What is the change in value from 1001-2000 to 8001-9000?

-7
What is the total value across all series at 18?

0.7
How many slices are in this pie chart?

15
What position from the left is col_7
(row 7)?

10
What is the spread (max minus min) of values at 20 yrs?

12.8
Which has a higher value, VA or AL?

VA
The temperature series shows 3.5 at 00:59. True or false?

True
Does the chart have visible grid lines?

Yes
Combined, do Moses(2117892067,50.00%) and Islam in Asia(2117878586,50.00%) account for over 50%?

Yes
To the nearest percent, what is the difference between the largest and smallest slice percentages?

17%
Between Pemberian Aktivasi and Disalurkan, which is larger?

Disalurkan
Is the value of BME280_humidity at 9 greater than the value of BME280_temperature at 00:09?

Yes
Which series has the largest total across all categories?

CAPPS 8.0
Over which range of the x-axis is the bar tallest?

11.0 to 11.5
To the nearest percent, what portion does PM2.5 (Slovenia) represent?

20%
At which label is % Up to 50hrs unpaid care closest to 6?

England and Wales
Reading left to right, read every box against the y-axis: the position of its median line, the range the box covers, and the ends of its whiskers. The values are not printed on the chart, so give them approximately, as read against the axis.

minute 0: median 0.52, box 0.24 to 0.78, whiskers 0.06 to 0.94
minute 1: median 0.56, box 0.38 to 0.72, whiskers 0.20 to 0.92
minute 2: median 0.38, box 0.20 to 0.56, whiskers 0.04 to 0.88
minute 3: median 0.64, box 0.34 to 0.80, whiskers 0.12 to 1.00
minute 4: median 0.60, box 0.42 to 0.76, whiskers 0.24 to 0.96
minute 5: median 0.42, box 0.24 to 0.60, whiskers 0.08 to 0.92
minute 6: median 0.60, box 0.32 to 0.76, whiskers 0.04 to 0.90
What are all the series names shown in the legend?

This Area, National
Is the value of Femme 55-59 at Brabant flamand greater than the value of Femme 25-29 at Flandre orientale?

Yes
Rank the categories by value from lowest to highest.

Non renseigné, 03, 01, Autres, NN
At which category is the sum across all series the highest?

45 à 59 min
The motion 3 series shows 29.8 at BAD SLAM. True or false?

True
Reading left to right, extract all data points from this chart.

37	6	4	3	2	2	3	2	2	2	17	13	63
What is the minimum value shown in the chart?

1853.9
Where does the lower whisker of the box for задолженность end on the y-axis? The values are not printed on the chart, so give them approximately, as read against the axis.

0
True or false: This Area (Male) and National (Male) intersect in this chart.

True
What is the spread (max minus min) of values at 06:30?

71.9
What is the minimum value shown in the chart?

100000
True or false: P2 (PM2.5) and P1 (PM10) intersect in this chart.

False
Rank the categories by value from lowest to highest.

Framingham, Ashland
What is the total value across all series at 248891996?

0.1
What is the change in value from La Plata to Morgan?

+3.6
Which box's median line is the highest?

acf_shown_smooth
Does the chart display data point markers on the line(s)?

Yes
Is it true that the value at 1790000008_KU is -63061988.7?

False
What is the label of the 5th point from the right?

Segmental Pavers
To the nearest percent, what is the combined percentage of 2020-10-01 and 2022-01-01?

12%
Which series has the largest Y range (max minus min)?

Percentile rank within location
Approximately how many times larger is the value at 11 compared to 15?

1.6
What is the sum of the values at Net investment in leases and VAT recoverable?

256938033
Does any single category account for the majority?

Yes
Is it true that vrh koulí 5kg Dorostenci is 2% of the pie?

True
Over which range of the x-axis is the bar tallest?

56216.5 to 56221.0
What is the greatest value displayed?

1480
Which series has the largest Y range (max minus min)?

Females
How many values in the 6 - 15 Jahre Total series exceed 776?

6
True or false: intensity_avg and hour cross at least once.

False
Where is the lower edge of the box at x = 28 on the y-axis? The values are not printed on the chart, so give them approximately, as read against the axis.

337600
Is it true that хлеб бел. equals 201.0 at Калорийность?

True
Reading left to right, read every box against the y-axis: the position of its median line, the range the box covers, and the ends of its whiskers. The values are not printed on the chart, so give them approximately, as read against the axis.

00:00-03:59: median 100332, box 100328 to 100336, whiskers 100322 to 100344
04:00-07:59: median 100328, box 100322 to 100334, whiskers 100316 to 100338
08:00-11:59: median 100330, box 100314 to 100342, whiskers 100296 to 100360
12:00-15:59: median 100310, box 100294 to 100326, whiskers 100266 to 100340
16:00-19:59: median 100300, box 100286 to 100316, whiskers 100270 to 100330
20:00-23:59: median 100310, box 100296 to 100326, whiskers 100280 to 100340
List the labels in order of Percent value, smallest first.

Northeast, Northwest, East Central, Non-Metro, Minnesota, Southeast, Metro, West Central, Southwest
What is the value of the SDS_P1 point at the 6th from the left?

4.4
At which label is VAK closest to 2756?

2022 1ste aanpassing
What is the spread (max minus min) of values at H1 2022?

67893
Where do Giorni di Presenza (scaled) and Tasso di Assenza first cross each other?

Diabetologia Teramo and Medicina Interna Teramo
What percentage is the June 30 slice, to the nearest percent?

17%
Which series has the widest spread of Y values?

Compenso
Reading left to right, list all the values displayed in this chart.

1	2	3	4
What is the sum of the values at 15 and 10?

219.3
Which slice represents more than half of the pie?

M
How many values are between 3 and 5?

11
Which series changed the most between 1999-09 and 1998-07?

Prompt: Pull out each line of the data that contains the string "displayed".

Written answer:
What is the greatest value displayed?
Reading left to right, list all the values displayed in this chart.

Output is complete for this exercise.